*** Records supplied ***

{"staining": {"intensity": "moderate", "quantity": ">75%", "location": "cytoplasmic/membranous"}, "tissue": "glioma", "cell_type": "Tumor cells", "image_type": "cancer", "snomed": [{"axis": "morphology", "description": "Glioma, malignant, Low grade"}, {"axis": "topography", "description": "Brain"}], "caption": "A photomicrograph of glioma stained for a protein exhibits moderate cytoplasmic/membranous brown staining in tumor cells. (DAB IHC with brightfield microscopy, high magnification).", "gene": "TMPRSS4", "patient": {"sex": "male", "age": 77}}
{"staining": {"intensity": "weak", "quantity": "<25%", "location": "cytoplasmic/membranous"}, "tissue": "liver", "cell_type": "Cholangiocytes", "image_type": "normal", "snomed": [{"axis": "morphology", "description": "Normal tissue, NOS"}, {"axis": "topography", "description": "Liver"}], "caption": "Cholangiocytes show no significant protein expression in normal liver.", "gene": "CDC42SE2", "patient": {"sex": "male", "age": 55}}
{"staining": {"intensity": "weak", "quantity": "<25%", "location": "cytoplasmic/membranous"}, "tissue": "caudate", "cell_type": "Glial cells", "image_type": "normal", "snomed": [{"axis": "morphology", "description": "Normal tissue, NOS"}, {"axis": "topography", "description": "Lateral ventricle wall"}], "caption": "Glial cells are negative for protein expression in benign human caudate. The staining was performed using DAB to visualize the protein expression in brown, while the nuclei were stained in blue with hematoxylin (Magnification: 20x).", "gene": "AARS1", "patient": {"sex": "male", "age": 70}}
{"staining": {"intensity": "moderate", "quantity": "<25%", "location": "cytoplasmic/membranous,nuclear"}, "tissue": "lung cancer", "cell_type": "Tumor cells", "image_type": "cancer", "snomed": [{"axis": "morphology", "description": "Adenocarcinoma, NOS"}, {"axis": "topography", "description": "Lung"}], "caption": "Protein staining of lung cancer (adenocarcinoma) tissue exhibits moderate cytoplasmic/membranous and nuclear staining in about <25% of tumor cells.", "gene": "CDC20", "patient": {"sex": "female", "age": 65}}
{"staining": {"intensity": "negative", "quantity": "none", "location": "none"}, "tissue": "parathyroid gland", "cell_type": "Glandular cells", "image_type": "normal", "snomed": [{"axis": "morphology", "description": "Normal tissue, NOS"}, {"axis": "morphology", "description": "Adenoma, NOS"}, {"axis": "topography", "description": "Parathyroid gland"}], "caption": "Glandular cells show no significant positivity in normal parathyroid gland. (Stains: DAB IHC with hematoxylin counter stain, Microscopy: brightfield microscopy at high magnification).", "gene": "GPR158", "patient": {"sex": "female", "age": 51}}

*** End of Records supplied ***

**Work instructions**
Lines after the one containing "no significant protein" are not part of the task. Output the entries exactly from their first line through that one.

**Answer to this problem**
{"staining": {"intensity": "moderate", "quantity": ">75%", "location": "cytoplasmic/membranous"}, "tissue": "glioma", "cell_type": "Tumor cells", "image_type": "cancer", "snomed": [{"axis": "morphology", "description": "Glioma, malignant, Low grade"}, {"axis": "topography", "description": "Brain"}], "caption": "A photomicrograph of glioma stained for a protein exhibits moderate cytoplasmic/membranous brown staining in tumor cells. (DAB IHC with brightfield microscopy, high magnification).", "gene": "TMPRSS4", "patient": {"sex": "male", "age": 77}}
{"staining": {"intensity": "weak", "quantity": "<25%", "location": "cytoplasmic/membranous"}, "tissue": "liver", "cell_type": "Cholangiocytes", "image_type": "normal", "snomed": [{"axis": "morphology", "description": "Normal tissue, NOS"}, {"axis": "topography", "description": "Liver"}], "caption": "Cholangiocytes show no significant protein expression in normal liver.", "gene": "CDC42SE2", "patient": {"sex": "male", "age": 55}}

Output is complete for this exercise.